The Long Tail: A Lesson Learned in Web-Economics - Book Summary
The book the Long Tail or my edition the Longer Long Tail by Chris Andersen is a fantastic read (buy it here). I guess I read it probably ten years too late, but if you can get a hold of it I could not recommend it any more. This is the book that will show you how the internet and web is actually a good thing.
In everyday life we complain about the death of certain things. My personal complaint was with the music industry, but for me I think I held too much in vain against piracy and peer-to-peer sharing. I felt it destroyed my chances of getting into the music industry, and although those beliefs haven’t been diminished – the long tail offered me an alternative view.
“For too long we’ve been suffering the tyranny of lowest-common-denominator fare, subjected to brain-dead summer blockbusters and manufactured pop. Why? Economics. Many of our assumptions about popular taste are actually artefacts of poor supply and demand matching – a market response to inefficient distribution.”
Lets analyse this quote.
The death of 90s pop is a good thing. No one liked it really, there just wasn’t access to anything else – there was no myspace, soundcloud or youtube then. The only way to hear new music was the radio. But the introduction of the internet opened new windows just from those three (by all means not all) dedicated social sharing sites changed that. They suddenly put the tools to be a master in the consumer’s hands. [Those three sites aren’t the first and they won’t be the last.]
“When the tools of production are available to everyone, everyone becomes a producer”

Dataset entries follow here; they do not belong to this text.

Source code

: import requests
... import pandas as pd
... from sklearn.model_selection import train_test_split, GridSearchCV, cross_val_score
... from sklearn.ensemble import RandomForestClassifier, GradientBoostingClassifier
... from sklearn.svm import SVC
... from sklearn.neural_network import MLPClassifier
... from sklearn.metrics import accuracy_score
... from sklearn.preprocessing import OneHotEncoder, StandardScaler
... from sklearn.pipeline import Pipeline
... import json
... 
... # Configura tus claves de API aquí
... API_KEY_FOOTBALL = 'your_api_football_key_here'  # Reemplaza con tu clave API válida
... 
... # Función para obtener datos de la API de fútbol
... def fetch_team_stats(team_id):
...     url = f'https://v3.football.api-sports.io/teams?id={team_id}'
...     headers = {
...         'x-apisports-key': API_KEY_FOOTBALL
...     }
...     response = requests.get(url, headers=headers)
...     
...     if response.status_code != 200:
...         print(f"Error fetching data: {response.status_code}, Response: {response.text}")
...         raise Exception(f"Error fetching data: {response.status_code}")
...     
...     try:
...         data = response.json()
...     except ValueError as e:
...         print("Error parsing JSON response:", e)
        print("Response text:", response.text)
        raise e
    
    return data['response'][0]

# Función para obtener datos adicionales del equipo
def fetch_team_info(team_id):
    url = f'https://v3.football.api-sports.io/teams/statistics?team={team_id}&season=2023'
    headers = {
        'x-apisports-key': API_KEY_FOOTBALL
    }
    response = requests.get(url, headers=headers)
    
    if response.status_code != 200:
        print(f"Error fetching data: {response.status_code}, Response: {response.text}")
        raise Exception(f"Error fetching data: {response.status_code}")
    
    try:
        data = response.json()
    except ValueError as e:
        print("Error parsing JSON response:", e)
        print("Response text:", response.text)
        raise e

What has the long tail taught us? Well as the subheading on the book cover says, “Endless choice is creating unlimited demand.” Feels a little off to be quoting the book cover of the long tail. But it is true. The best example of this is maybe the oddest story I can pick out. Chris Anderson shares a piece of research he did on jam and it’s varieties. He writes about a specialist jam shop. You’d think that this would go out of business right? Wrong. This jam shop specialises in keeping the most odd jam you could possibly imagine, and it actually has people from all over the U.S. visit the store. Incredible right?
Studies used to suggest that choice causes some sort of paralysis, but the study mentioned in the book, seems to project the opposite. The results show that choice allows the customer to feel in control, like they have weighed every possible option and come out on top with a personal decision they are happy with. So in turn they have chosen the product and not had to settle with an alternative. They come away feeling in control.
We can all find ourselves in this book, in some way we seek alternative choices and particularly selective about what we purchase. It really is eye opening to read this book and it’ll change your outlook on the internet, and why it is so great.
My Biggest Takeaways from The Long Tail
Learning that the more niche you go the better. I think as sales people and marketers, you tend to have a thought “the more audience I can reach, the better.” Not True. There is no magazine for everyone. You see magazines on; fitness, cars, fashion, weddings and fishing etc. If you are interested in one of these you would not buy a general magazine as it doesn’t appeal to your tastes, at least not enough content to appeal to your tastes. The same applies to designing a product. Know your market, know their problems, know their perceptions – then you have a product.